With 10 days to go until the release of New Year’s Eve, I decided to post every day about an influence on the novel.
A few months ago, I came upon my favourite way to pitch New Year’s Eve. It only works for die-hard thriller fans, and with the pandemic I haven’t had a chance to try it.
But it goes like this:
Imagine Louise Candlish’s Those People… turned inside out.
Louise Candlish’s novel is a hugely popular thriller about class anxiety; there have been quite a few of them since the recession of 2008, and I’d expect many more in the wake of Covid.

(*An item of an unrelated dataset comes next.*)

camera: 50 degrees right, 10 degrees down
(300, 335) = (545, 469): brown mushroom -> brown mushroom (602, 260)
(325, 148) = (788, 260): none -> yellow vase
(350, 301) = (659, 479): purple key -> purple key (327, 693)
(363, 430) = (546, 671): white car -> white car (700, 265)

I have always found that the thriller genre is particularly well-placed to explore the topic; after all, what crime novel does not depict two worlds colliding in one way, shape or form?
Those People, however, has a particular bearing on New Year’s Eve. Candlish’s excellent novel is set in a suburban middle-class paradise, and tells the story of an idyllic setting being disrupted by the arrival of some rude working-class neighbours.

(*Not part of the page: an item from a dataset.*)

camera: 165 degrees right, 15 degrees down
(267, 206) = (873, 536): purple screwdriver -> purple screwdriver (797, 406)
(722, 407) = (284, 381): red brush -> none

The story focuses on the original middle class inhabitants and the lengths they go to in order to protect their area from the intruders. The more the novel goes on, the more you begin to fear what they are capable of. You start to wonder just how impenetrable the barriers separating classes are, and what we are willing to do just in order to preserve our social bubbles.
It is a fascinating conceit. However, during the novel, I found that I was curious about the other side of the story; the perspective of the new neighbours. I pondered what it would be like to move into an area and be faced with the disdain of those living next door. To be looked down upon; to be told, in that very British way, that you don’t belong.
I was part of the way through drafting New Year’s Eve before I realised that I’d actually written an inversion of Those People. My main characters, Hayley and Ethan, are the intruders moving into a prestigious area. They think that they have escaped their backgrounds– only to be reminded of their humble upbringings by the superior attitudes of their neighbours. And they wonder, just as the reader of Those People wonders, how far the neighbours are willing to go in order to protect their middle-class utopia.
I like to think that Candlish and I are speaking about the same issue of alienation within British class culture.
It’s only that I chose to look at the other side of the coin.